Backing up McCoy will be veteran Chris Ivory, who is the only other established early-down option currently on the roster. Since the only 1,000-yard season of his career (with the Jets in 2015), Ivory has rushed for a combined 821 yards and four touchdowns on 229 attempts (3.6 YPC) in Jacksonville over the past two years. He would probably be nothing more than a touchdown-dependent FLEX if forced into the lead role.
Travaris Cadet, Taiwan Jones, and Marcus Murphy are all going to fight for the No. 3 job, but none of them would be worth picking up outside of deeper PPR leagues. I think the Bills might be a team that picks up a veteran or perhaps trades for someone this summer.
Kelvin Benjamin saw his numbers predictably tumble following a trade from the Panthers to the Bills last October, but more concerning is his overall production falling for the third consecutive season.
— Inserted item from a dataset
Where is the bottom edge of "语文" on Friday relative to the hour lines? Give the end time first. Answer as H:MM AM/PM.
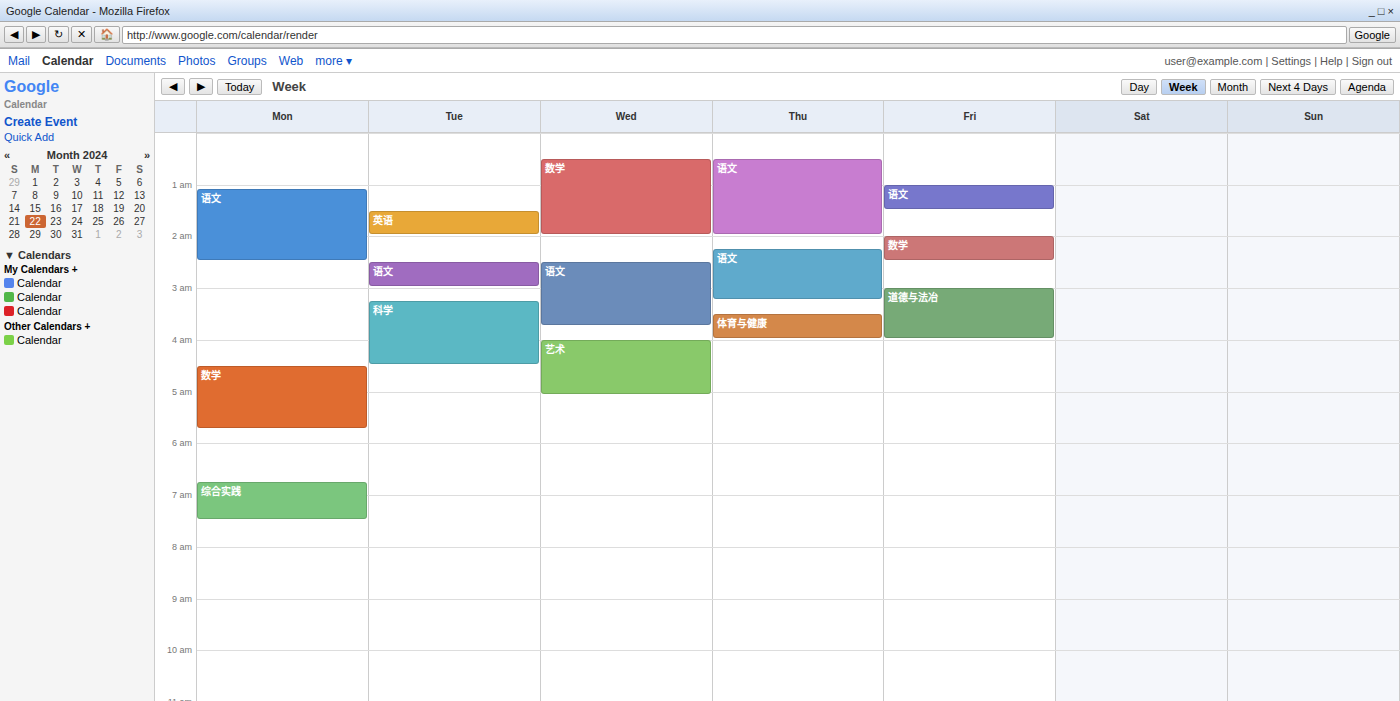
1:30 AM -- halfway between the 1 AM and 2 AM lines.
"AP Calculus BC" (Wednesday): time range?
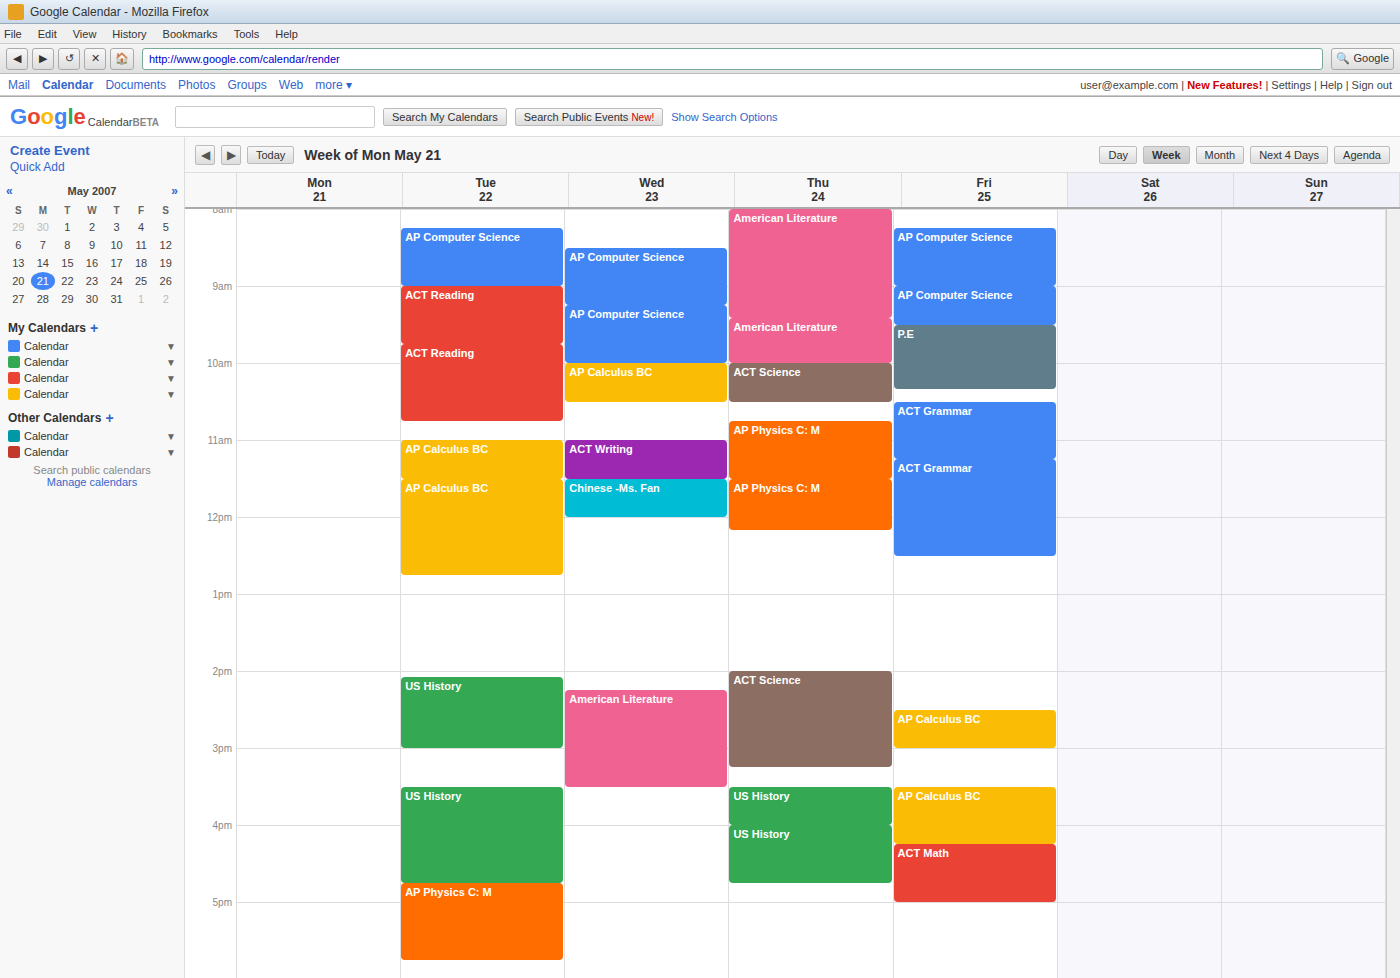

The big-bodied receiver could and should become a favorite of Josh Allen, A.J. McCarron, or Nathan Peterman, but I think he’s being drafted aptly as the WR44 in Round 12 because despite a great touchdown ceiling, he lacks the overall upside of other options.
2017 second-round pick Zay Jones followed up a disappointing rookie year with a forgettable offseason that included a scary incident at an apartment building and minor knee surgery, but he is expected to be a starter by default for Buffalo. A lanky slot receiver that struggled to create much separation, Jones needs to make significant strides to live up to his draft status. I wouldn’t bet on him being a fantasy contributor in 2018.
It’s possible that veterans Andre Holmes and Jeremy Kerley are able to knock Zay Jones down to fourth on the depth chart, as both guys have shown flashes of strong play throughout their respective careers. But even if that were the case, I doubt either would became a factor for fantasy owners. I think it might just be best to avoid Buffalo’s wide receivers altogether.
Charles Clay could wind up being the team’s No. 2 option in the passing attack once again, but he is just a low-upside, volume-based option for desperate owners or deeper leagues. The veteran has gone for consistent lines of 51/528/3, 57/552/4, and 49/558/2 in three seasons with the Bills, so you basically need to hit on a touchdown or a game with chunk yardage. Nick O’Leary and Logan Thomas would be worth looking at if Clay goes down, but they would both be similar low-upside plays.